- Texto da página:
========================================================================

Francisca Alves De Oliveira conta que, depois do fim da guerra, Stanislaw morou na Itália, Áustria e outros países procurando por familiares, mas descobriu que todos seus parentes e amigos haviam morrido no holocausto. Os únicos conhecidos com quem conseguiu contato foram seus padrinhos: um casal de judeus poloneses que escaparam do nazismo fugindo para o Brasil, e moravam em São Paulo desde então.
Como os católicos, judeus também têm o costume de escolher um casal de amigos ou parentes para apadrinhar seus filhos. Embora Stanislaw tivesse conhecido seus padrinhos apenas na infância (período em que teve saúde frágil e que o marcou pelo fato de seus pais expressarem dúvidas quanto às chances de sua sobrevivência), os padrinhos eram os únicos conhecidos a quem poderia recorrer.
Sem dinheiro, Stanislaw teve a passagem da viagem de navio paga pelos padrinhos, por volta do ano de 1948. Após viver um curto período em São Paulo, se mudou para o Rio de Janeiro, onde começou a trabalhar como ourives e joalheiro. Stanislaw já havia exercido a profissão dentro do campo de extermínio, e foi o fato de produzir joalheira para oficiais nazistas que lhe garantiu a sobrevivência em Sobibór, ao passo que o restante de sua família foi executada.

========================================================================

- Dados em estudo:
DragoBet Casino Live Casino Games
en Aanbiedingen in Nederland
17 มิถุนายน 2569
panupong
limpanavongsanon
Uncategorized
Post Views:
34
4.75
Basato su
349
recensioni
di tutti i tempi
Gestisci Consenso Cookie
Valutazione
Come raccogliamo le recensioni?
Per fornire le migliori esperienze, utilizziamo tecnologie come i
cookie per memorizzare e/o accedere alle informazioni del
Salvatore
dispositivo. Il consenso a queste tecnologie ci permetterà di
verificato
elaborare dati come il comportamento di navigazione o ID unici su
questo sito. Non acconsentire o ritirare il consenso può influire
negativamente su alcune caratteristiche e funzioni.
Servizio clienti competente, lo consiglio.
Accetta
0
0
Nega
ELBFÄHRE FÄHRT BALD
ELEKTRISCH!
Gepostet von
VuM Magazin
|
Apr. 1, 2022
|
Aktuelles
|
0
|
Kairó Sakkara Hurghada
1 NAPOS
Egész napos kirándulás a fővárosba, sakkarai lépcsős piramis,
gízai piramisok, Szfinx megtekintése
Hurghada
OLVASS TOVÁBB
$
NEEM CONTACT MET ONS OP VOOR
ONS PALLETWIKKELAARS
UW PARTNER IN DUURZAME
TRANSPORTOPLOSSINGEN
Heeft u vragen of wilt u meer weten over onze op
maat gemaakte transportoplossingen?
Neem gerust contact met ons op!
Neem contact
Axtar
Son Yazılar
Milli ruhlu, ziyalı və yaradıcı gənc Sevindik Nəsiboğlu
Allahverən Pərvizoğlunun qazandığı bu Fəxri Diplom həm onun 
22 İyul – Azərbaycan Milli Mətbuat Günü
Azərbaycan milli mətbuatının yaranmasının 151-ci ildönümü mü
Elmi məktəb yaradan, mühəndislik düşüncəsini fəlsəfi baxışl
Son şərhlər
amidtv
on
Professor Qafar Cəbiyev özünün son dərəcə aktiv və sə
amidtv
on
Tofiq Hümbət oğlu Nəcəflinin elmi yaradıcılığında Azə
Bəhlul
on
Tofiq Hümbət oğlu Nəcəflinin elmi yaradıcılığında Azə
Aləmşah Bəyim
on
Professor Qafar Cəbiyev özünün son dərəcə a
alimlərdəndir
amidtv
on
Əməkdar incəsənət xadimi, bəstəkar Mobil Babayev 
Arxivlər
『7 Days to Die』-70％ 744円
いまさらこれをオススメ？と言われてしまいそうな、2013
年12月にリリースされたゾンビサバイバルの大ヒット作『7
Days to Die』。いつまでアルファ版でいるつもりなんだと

========================================================================

- Conjunto de tarefas:
**A.** Segundo o texto sobre Stanislaw, em que ele começou a trabalhar depois de se mudar para o Rio de Janeiro?
**B.** Continue o texto sobre Stanislaw a partir do ponto em que ele termina.
Os registros não têm nenhuma relação com o texto sobre Stanislaw.

- Conjunto de respostas:
**A.** Ele começou a trabalhar como ourives e joalheiro.

**B.**
No Rio de Janeiro, abriu a própria joalheria com um sócio. “Ele era incrivelmente trabalhador e cresceu na profissão. A joalheria chegou a ter oito salas, uma das maiores da cidade do Rio”, diz Francisca Alves de Oliveira. “Além disso, era talentoso; fazia verdadeiras obras de arte a mão.”
Durante uma viagem de férias, foi com amigos (um homem e duas conhecidas que eram irmãs) à cidade fluminense de Campo dos Goytacazes. Na volta ao Rio de Janeiro, Stanislaw sofreu um acidente. O carro que dirigia capotou e uma das irmãs ficou paraplégica. Sentindo culpa, pois era ele quem dirigia o carro, Stanislaw pediu à irmã ferida no acidente em casamento “porque eu havia estragado a vida dela”, relatou ele posteriormente à Francisca de Oliveira. A vítima não aceitou; mas quem demonstrou interesse em se casar com Stanislaw foi sua irmã, Noêmia.
Francisca de Oliveira diz que Stanislaw aconselhou Noêmia a não se casar com ele. “Ele sempre lembrava que não tinha tido juventude, pois foi capturado e levado ao campo de extermínio com apenas 15 anos de idade. Ele avisou a Noêmia que era instável: ‘eu só faço o que quero, você não vai ter um marido presente’. Mas o casamento durou – foram 13 anos vivendo juntos e tiveram dois filhos, Norberto e José Charles.”
Aconselhado por amigos e políticos, Stanislaw comprou uma fazenda em uma ilha entre dois rios perto da Bacia do Amazonas, em 1958. O rancho chegou a ter 1.800 cabeças de gado e, segundo o jornalista americano Richard Rashke, no livro “Fuga de Sobibór”, Stanislaw era o primeiro homem branco que a maioria dos índios de lá viu. Rashke escreve que, “quando o governo caiu em 1964, Shlomo vendeu o rancho, com medo de perdê-lo”.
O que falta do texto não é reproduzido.